_TUGAS KERJA A:_ Menurut ulasan tentang The Naked Traveler 4, apa itu Kurisi dalam judul "Disiksa Kurisi"?
_TUGAS KERJA B:_ Lanjutkan ulasan tentang The Naked Traveler 4 setelah kalimat terakhirnya.

_TEKS BACAAN:_
'''
Indonesiana dalam THE NAKED TRAVELER 4, Trinity.........

     Bagi pecinta backpacker mesti tidak melewatkan buku karya Trinity, yakni The Naked Traveler yang kin telah sampai ke jilid ke 4. Ada sesuatu yang menggelitikku di naked traveler 4 ini, yakni pengalaman trinity ke beberapa daerah di Indonesia, karena saya juga pernah mengalami sesuatu yang mirip dengan pengalamannya. Di buku ini, masuk dalam bab 1, yakni Indonesiana
     Dalam judul Disiksa Kurisi misalnya (Kurisi itu nama Kapal), ya kalau naik kapal perintis, kapal kayu antar pulau, ya kayak gitu rasanya. Jangan harap enak kayak naik kapal penumpang saat ini. Belum kalau kita naik kapal antar pulau bareng dengan muatan kopra, ikan dsb, hampir dipastikan semua isi peyut akan keluar dan kita mabuk sepanjang jalan. Mana bisa menikmati perjalanan. Jadi kalau Pemerintah mau menggalakkan itu pariwisata, mestinya kapal penumpang antar pulau, kapal wisata dsb harus dibenahi.
     Cerita yang kedua tentang Dipalak anak kecil, hahaha...itulah rusaknya mental bangsa kita. Akibat pariwisata, akibat pembangunan dsb, maka sifat gotong royong, persaudaraan dsb sudah banyak terkikis dari bumi pertiwi ini. Jadi kalau Trinity bilang hanya foto foto bersama menggunakan baju adat lalu yang diajak foto minta bayaran, memaksa, itu mah sudah sejak puluhan tahun yl ada. Puluhan tahun yl, waktu aku dipedalaman sulawesi sana, waktu mobil yang kutumpangi mogok, orang kampung gak mau mbantu ndorong walau cuma beberapa meter.....iyo, maar kasih torang doi dulu......
'''
_DATA TERSIMPAN:_
'''
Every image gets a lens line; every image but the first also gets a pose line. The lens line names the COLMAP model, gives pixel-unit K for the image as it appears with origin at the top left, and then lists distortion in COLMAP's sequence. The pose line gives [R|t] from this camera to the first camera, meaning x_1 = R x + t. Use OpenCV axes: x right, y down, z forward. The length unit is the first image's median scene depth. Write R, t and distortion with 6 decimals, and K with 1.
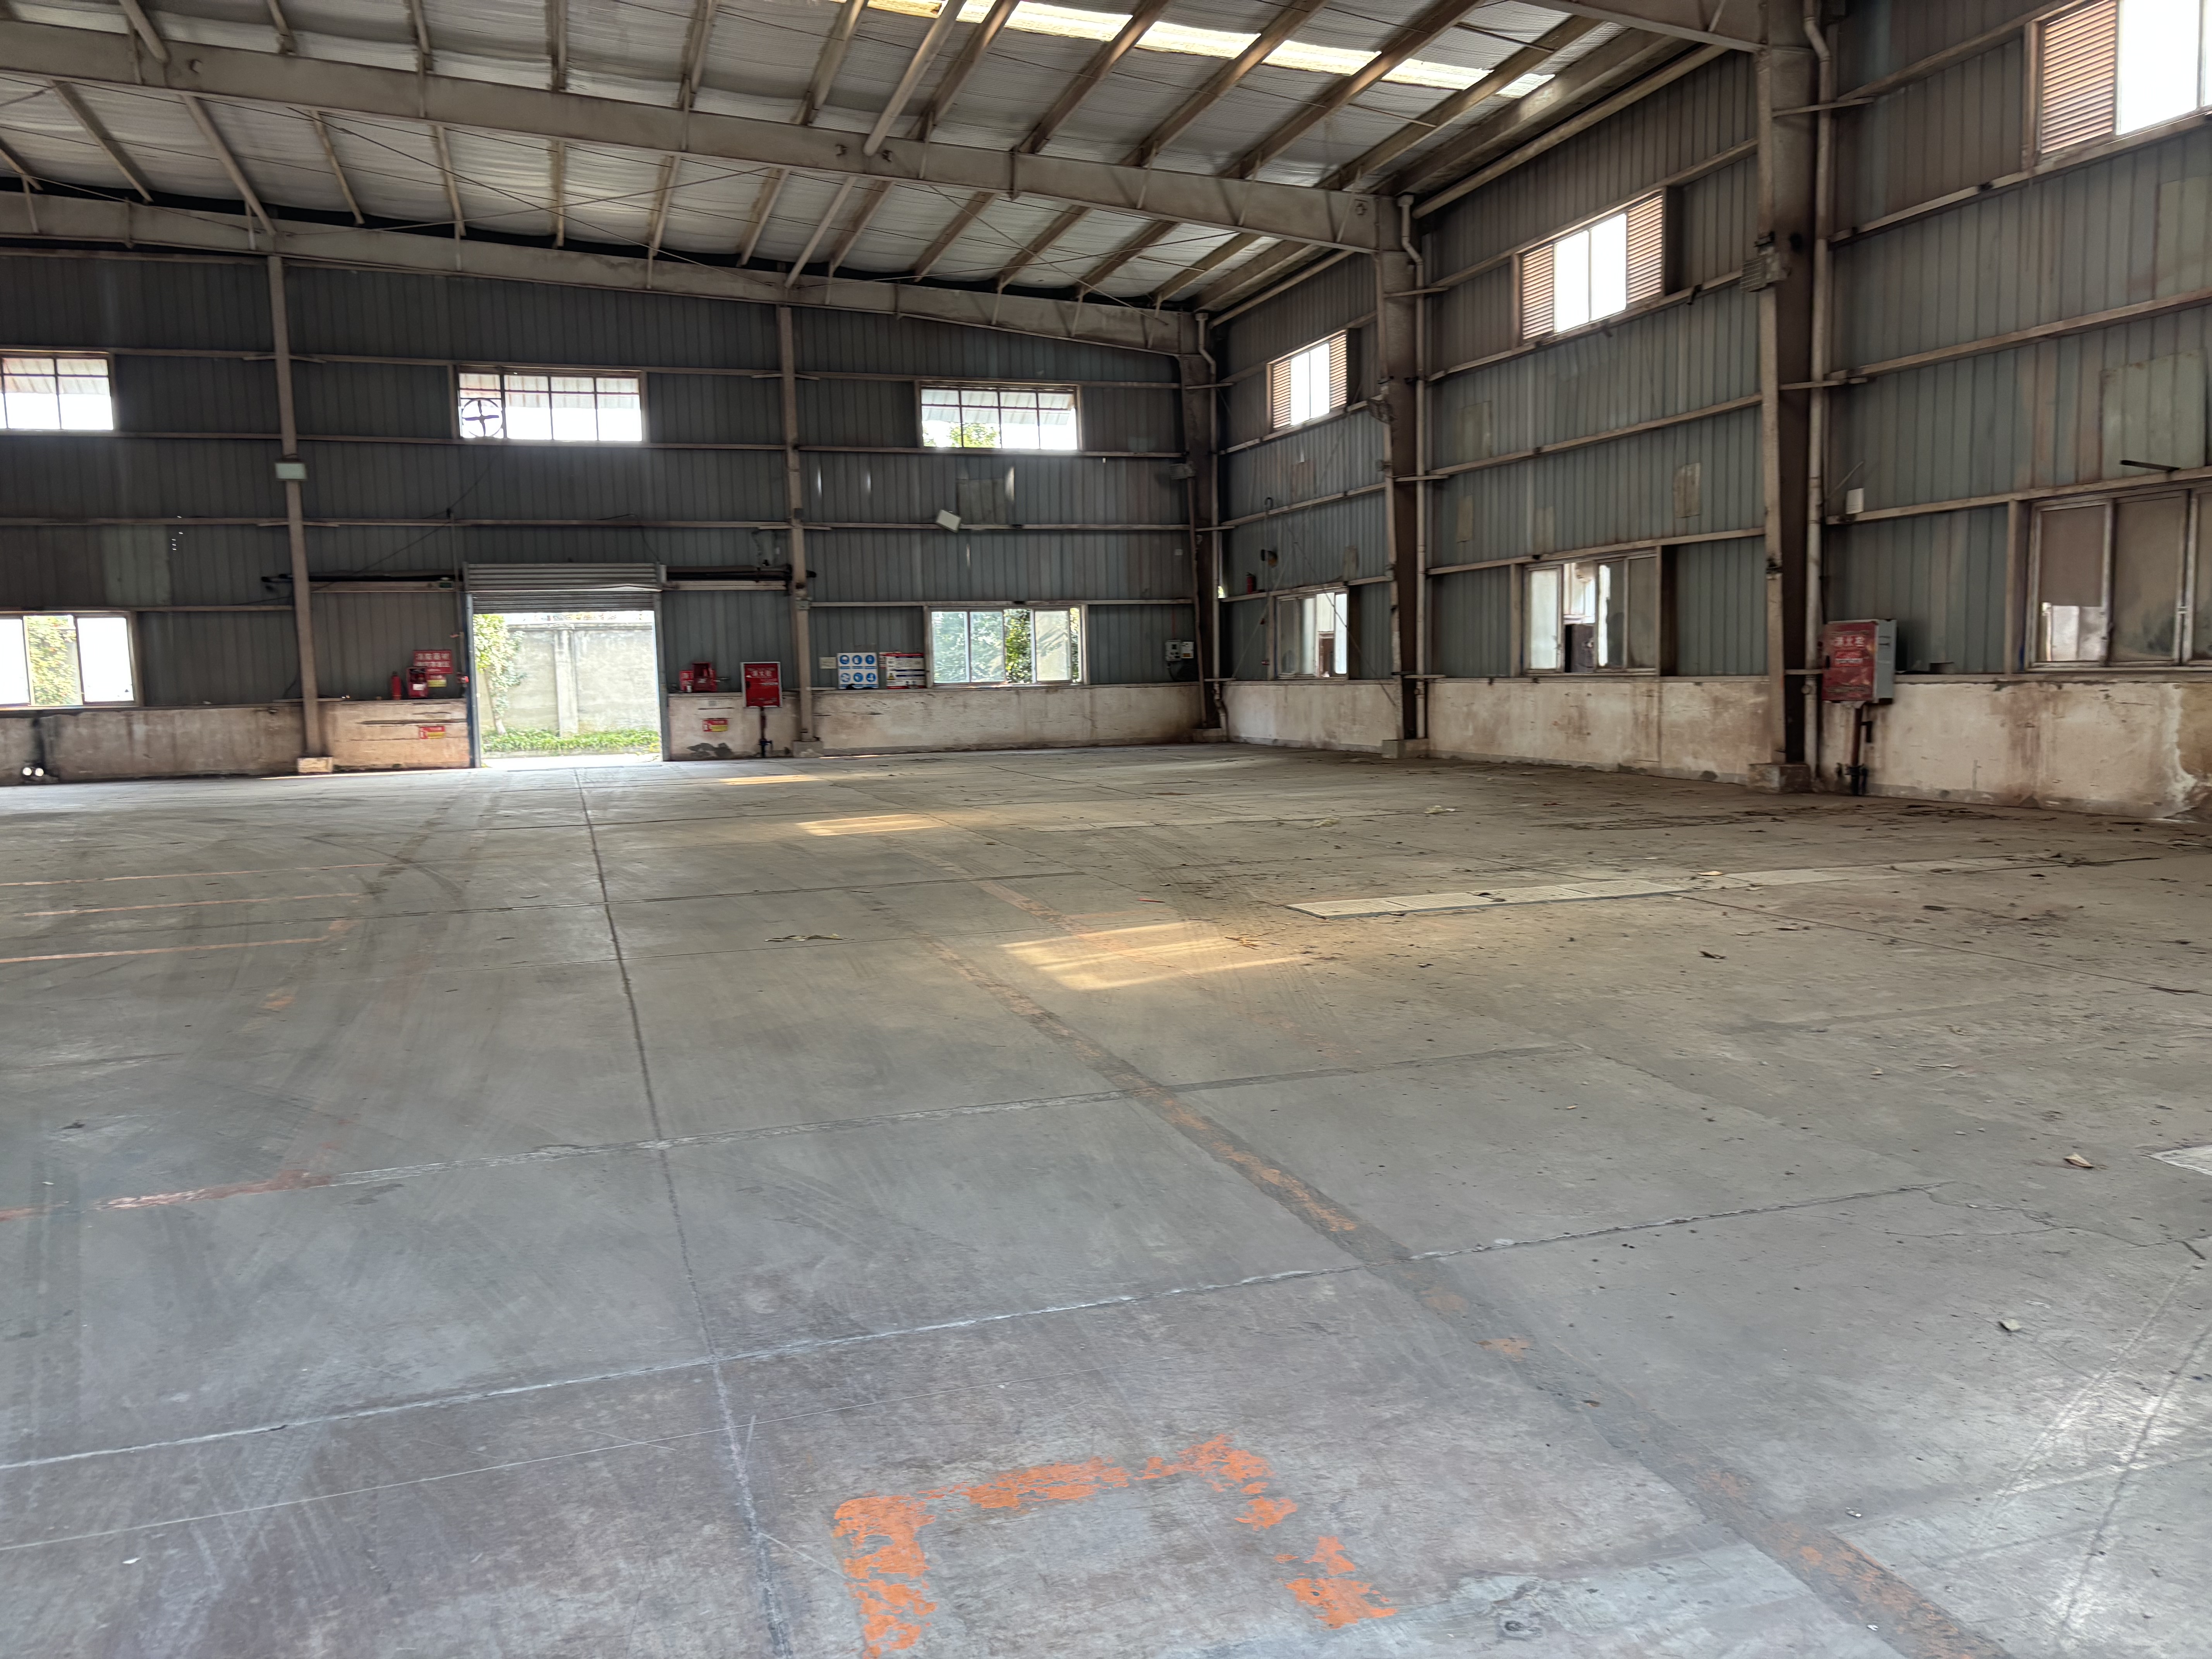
lens RADIAL K [[1663.3, 0, 1105.8], [0, 1663.3, 849.1], [0, 0, 1]] dist [0.057734, -0.058161]
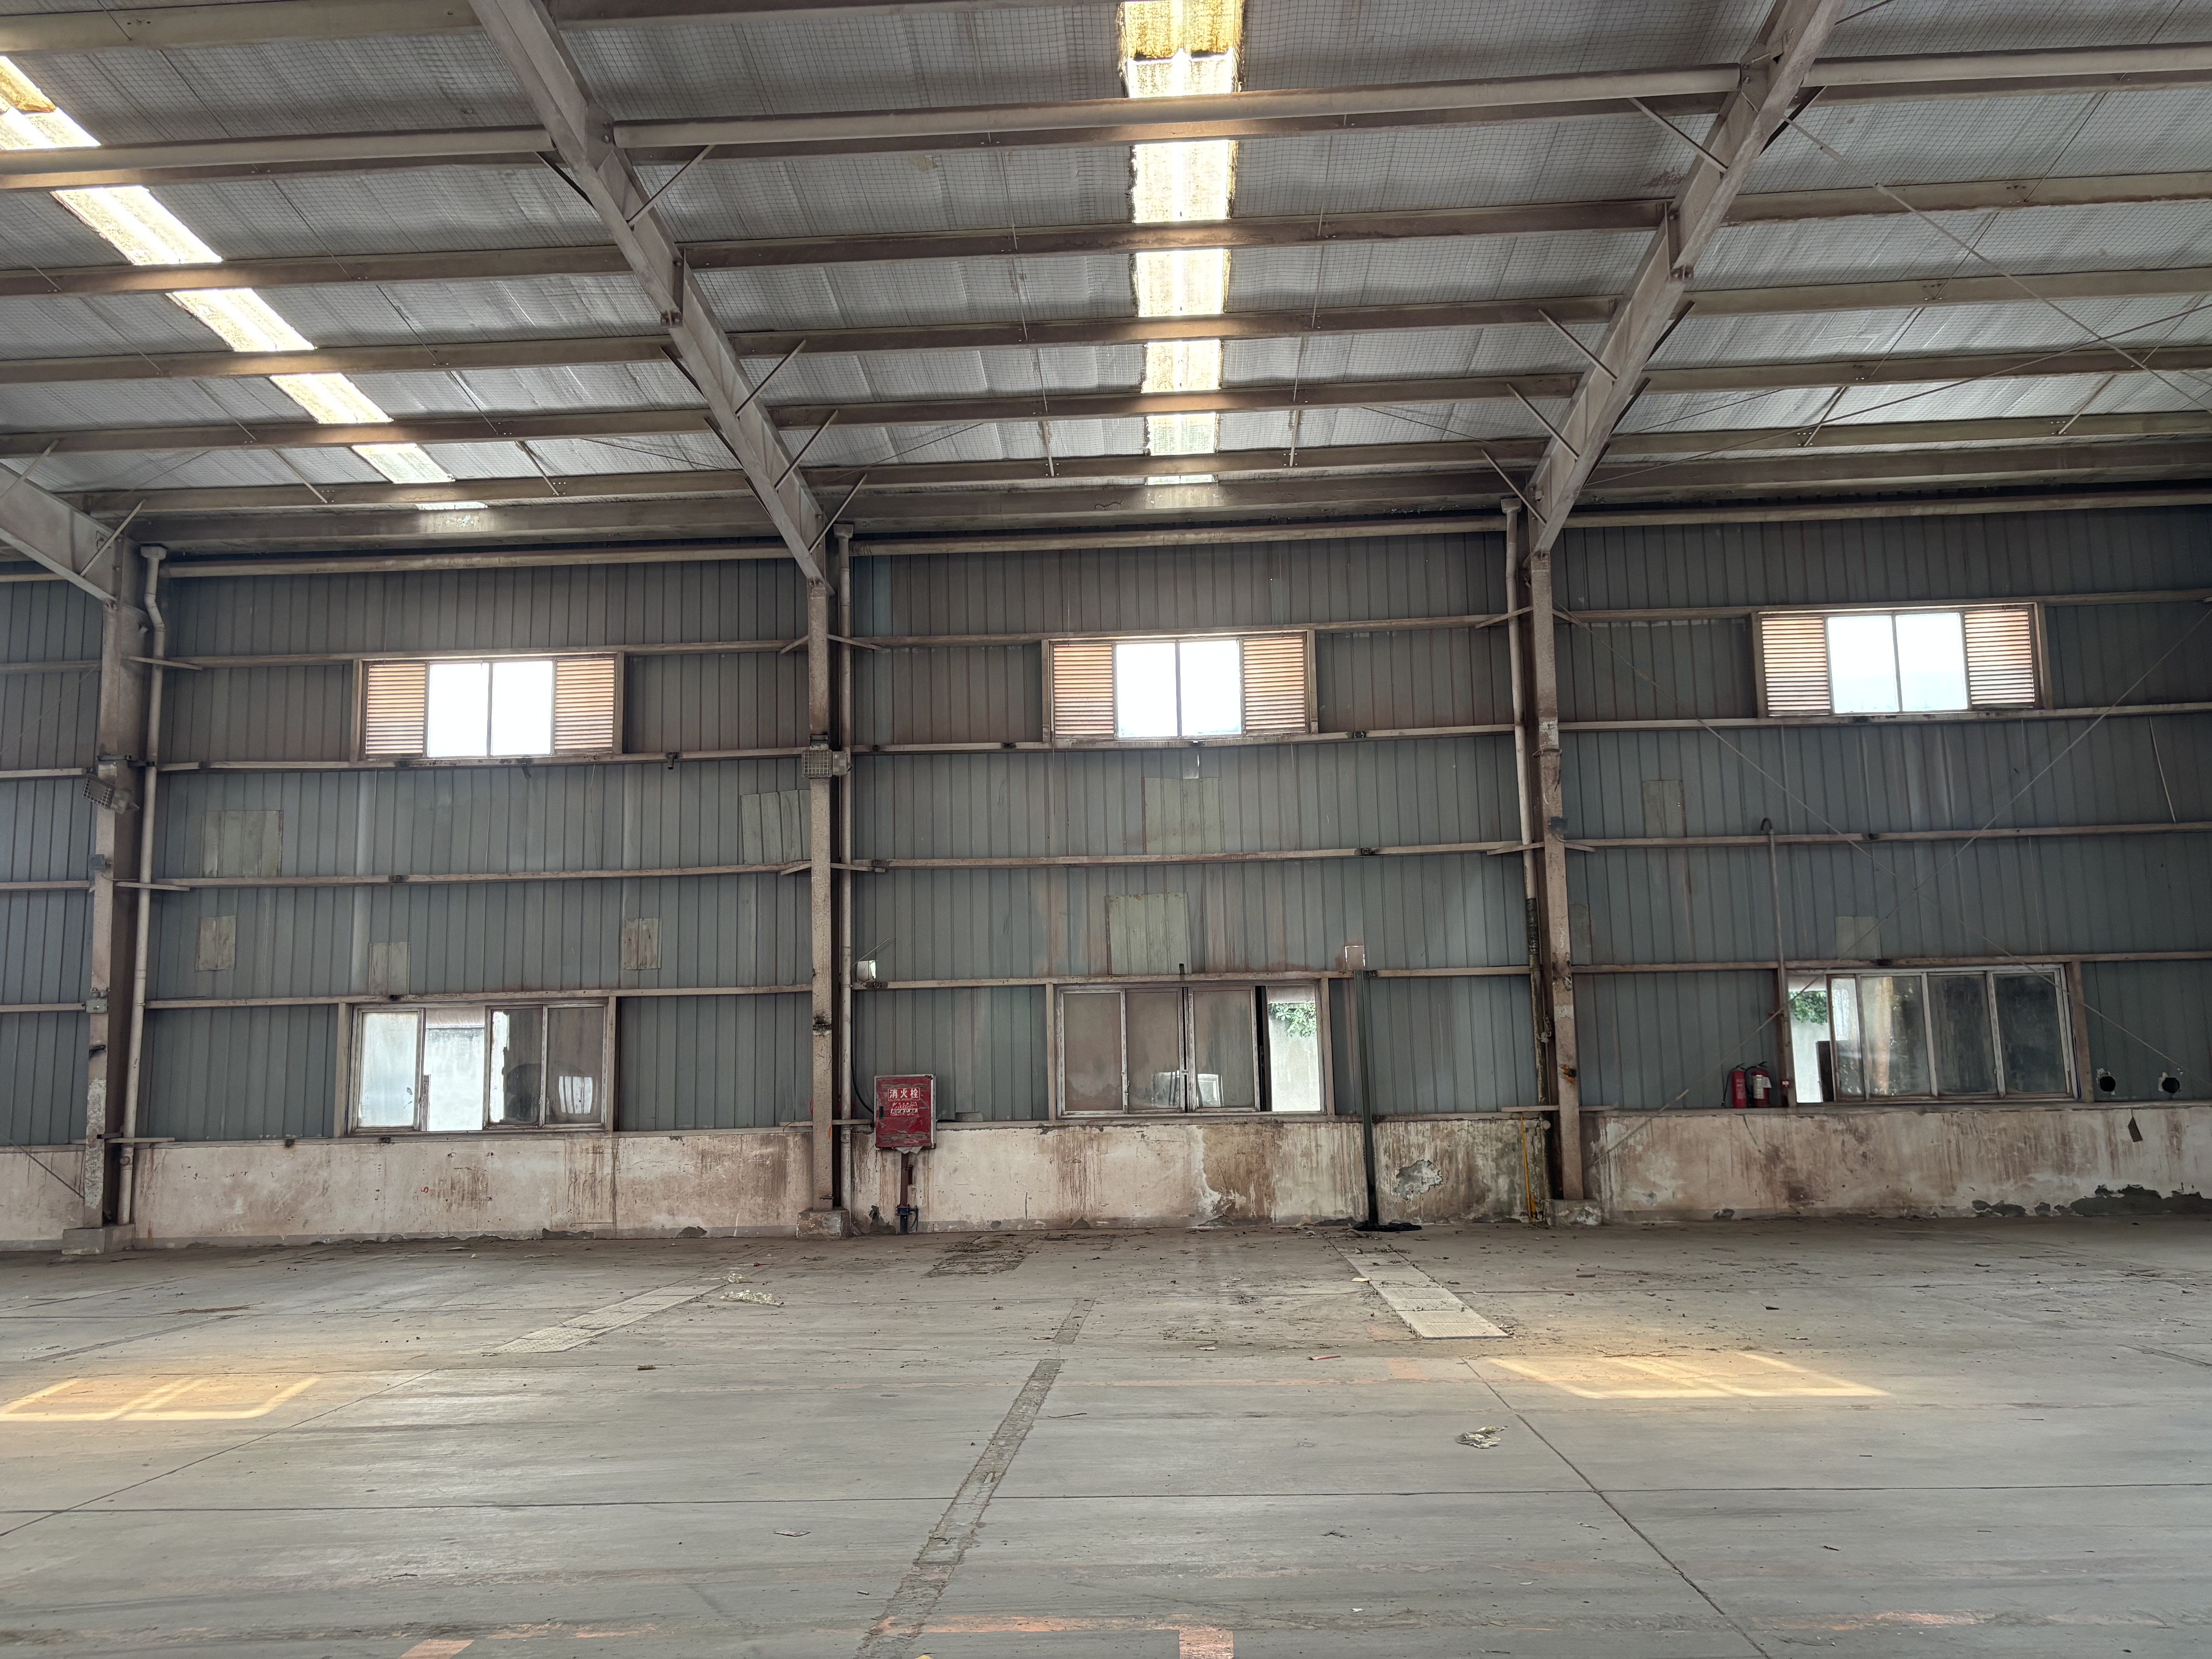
lens RADIAL K [[1663.3, 0, 1125.5], [0, 1663.3, 846.9], [0, 0, 1]] dist [0.057734, -0.058161]
pose [[0.348292, 0.160561, 0.923533, -0.494221], [0.113341, 0.970780, -0.211519, -0.026600], [-0.930509, 0.178344, 0.319916, 0.410433]]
'''
_JAWABAN A:_ Kurisi adalah nama kapal.

_JAWABAN B:_
     Bandara masih tutup?, walah walah...kalau di Luar Jawa itu bandara memang hanya ada aktifitas pagi, jam 06.00 - 08.00 waktu setempat. Lalu ada aktifitas kedatangan dan keberangkatan lagi, ya nanti sore, sekitar jam 15.00 - 17.00. Lha, waktu jeda itu gimana? ya tutup! Ini sebenarnya cukup tragis. Lha nanti kalau ada pendaratan darurat terus siapa yang memandu. Mudah mudahan yang tutup cuma lobinya. Tapi menara pengawas, radar dsb tetap ada operatornya. Lalu gimana kalau lapangan terbang perintis yang adanya pendaratan dan keberangkatan hanya seminggu sekali?, apa hari hari lainnya juga tutup. Wah mestinya perhubungan udara membuat protap nih
     Lalu Trinity juga menceritakan hotel yang dipakai rame rame. Pesannya hanya satu kamar, namun yang makai sak keluarga, bapak ibu, anak, pembangtu. keponakan, sampai penuh, meluber sampai ke lobi, berisik, ngganggu tamu lainnya. Itcu juga masih fenomena bangsa kita. Jangan diluar jawa atau tempat terpencil, lha wong kota kecil di jawa aja banyak yang gitu. Kuncinya ya tergantung nego dengan manajemen hotel. Gitu aja kok repot.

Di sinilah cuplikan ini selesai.